- Education and Science
Richard III: Hero or Villain?
Society of the White Boar
Richard III (the real one, not to be confused with the Shakespeare villain) was a much maligned king of England who reigned form 1483 - 1485, when he was deposed by Henry Tudor, Earl of Richmond (future king Henry VII) at the Battle of Bosworth.
A number of years ago I belonged to the "Richard III Society" (the reason and stopped was the cost, which is also the reason I don't rejoin). The logo of the Ricardian (the newsletter of the group) was a white boar (symbol of Richard III) with a ribbon reading "Loyaulte me lie" (Latin for "Loyalty Binds Me" and Richard III's motto).
(If you don't know the story of Richard III, you may want to read King Richard III - The Carpark King. It tells the story pretty well, though it leaves out a few points.
Richard III: Maligned King
Don't Believe Everything You Read in History Books
I am a huge supporter of Richard III, a bearer of the white boar and a white rose Yorkist. I got started many years ago (35, possibly 40) by reading Josephine Tey's "The Daughter of Time" -- my Mom had read it and said thought my brother and I (both teens at the time and both very interested in History) would enjoy it (and we did!). I had a theory about Richard, who was fiercely loyal to both his brother, Edward IV, and Edward's sons, Edward (eventually Edward V) and Richard. In those days, the Tower of London was a royal residence (not the prison it became later) and therefore, it would be strange for Richard to house his nephews there.

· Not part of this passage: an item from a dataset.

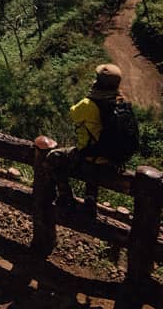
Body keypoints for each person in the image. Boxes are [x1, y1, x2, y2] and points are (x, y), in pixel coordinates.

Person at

In any case, I believe that Richard of Gloucester, fourth (and then only surviving) son of Richard, Duke of York, truly believed that his brother Edward had been previously betrothed and that his sons were, therefore, ineligible to be king (to my mind, based on what I know about him, this is the only thing that makes sense). I further believe that Richard knew that there were Lancastrian (or pseudo-Lancastrian) claimants to the throne amassing armies and waiting to pounce, so he hid the boys, knowing that if he defeated all the claimants, he could call the boys back to court but if he were killed (he was a bit fatalistic about this, particularly after his wife and son died) they would be safe (I believe he hid them in the north, where he was particularly popular).
After I formulated this theory, I saw in article in the Ricardian that Hans Holbein, court artist to Henry VIII (son of Henry of Richmond and Elizabeth of York -- sister to the nephews) put a rebus hint into one of his paintings that Richard Duke of York (Edward V's younger brother) was still alive and lived in Henry VIII's court (and even outlived his nephew, Henry VIII). I thought this would tend to support my theory.
To those people who think Richard killed his nephews, Richard had nothing to gain by killing them, but Henry did (though I doubt he did either -- I think, had he (or Richard) killed the nephews, Henry would have paraded their bodies around to show that Richard was indeed a monster who had killed his nephews). Henry certainly had more to gain by their deaths -- it would have solidified his claim to the throne, whereas Richard didn't need his claim solidified.